Lower Roxbury is a great place to live. With a vibrant history of community activism and multi-generational families, the Lower Roxbury neighborhood truly represents the heart of Boston. For over 350 years, the area has been home to families of many cultures and backgrounds. We are proud of our heritage and inspired to work for a prosperous future.
Lower Roxbury is generally bounded by Tremont St. on the North, Massachusetts Ave. on the East, Harrison Ave. on the South and Melnea Cass Blvd. on the West.
Founded by English colonists in 1630, Roxbury began as an independent community, connected to Boston only by a narrow neck of land along Washington Street. Today, after massive landfill and annexation to Boston, Roxbury is at the city’s geographical center. It contains buildings and landmarks that tell the story of three centuries. Even with dense urban development, Roxbury has much open, green space, a legacy of its days as a farming town and as an early suburb.Even in colonial days, Lower Roxbury, located along Roxbury’s border with the South End, had an industrial character with mills and tanneries. As the marshes were filled in, factories and warehouses took their place. Workers’ housing was also constructed in Lower Roxbury, usually wooden tenements and row-houses. The neighborhood also contains an example of model workers’ housing at Frederick Douglass Square (Greenwich, Warwick, and Sussex streets), small brick row-houses built in the 1880s.

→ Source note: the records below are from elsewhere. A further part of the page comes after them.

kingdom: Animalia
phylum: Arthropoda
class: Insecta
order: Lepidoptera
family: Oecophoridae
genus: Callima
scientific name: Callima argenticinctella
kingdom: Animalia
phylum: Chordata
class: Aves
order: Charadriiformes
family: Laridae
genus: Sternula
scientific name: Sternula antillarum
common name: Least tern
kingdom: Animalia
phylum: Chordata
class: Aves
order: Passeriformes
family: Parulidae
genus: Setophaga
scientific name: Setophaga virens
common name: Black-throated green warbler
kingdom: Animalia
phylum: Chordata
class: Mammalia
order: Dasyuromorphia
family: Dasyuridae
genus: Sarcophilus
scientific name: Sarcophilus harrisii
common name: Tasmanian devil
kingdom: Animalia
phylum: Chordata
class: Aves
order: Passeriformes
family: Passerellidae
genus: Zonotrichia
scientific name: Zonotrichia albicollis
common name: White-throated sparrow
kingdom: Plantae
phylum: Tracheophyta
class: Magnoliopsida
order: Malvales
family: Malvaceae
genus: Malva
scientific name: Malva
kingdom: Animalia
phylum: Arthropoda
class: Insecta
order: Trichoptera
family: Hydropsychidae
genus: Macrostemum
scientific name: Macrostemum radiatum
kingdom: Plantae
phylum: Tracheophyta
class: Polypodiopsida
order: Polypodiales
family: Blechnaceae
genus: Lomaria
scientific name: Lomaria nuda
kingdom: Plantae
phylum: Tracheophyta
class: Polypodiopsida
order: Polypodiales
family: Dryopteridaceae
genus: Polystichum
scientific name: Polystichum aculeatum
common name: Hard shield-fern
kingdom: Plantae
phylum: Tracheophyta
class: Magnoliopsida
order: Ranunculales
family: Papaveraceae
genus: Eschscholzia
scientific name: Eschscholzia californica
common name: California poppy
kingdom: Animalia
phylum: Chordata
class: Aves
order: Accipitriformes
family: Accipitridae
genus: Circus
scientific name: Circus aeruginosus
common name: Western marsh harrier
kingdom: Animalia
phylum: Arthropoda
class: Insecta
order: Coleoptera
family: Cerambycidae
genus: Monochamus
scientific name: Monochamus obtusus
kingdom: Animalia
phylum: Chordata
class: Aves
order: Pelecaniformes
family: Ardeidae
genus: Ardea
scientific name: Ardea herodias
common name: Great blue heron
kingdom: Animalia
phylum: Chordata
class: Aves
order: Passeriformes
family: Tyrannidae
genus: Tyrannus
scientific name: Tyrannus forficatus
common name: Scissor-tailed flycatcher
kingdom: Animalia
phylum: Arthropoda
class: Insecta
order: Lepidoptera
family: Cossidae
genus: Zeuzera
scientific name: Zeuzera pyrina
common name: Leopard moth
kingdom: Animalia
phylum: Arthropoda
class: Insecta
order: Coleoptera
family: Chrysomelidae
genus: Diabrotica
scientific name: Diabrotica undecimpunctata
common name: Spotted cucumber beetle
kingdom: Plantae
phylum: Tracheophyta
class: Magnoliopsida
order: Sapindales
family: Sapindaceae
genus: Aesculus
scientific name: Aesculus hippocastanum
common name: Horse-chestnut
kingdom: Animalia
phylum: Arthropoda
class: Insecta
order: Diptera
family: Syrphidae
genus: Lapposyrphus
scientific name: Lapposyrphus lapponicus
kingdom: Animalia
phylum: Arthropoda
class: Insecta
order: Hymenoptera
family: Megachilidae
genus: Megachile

Forty years ago, before urban renewal razed more than 2,000 units of housing to make way for the planned Inner Belt Highway, Lower Roxbury had parks and schools.
Now the view down Warwick Streets ends with a narrow strip of parkland before the hustle and din of Melnea Cass Boulevard. Several dozen neighbors living in the six streets bounded by Windsor, Warwick, Westminster and Hammond streets are all that remains of the Lower Roxbury enclave.
Also remaining is the meeting house at 90 Windsor st., where many from the neighborhood used to hold their meetings, parties, weddings and political forums. Now they are trying to bring that building back from the dead.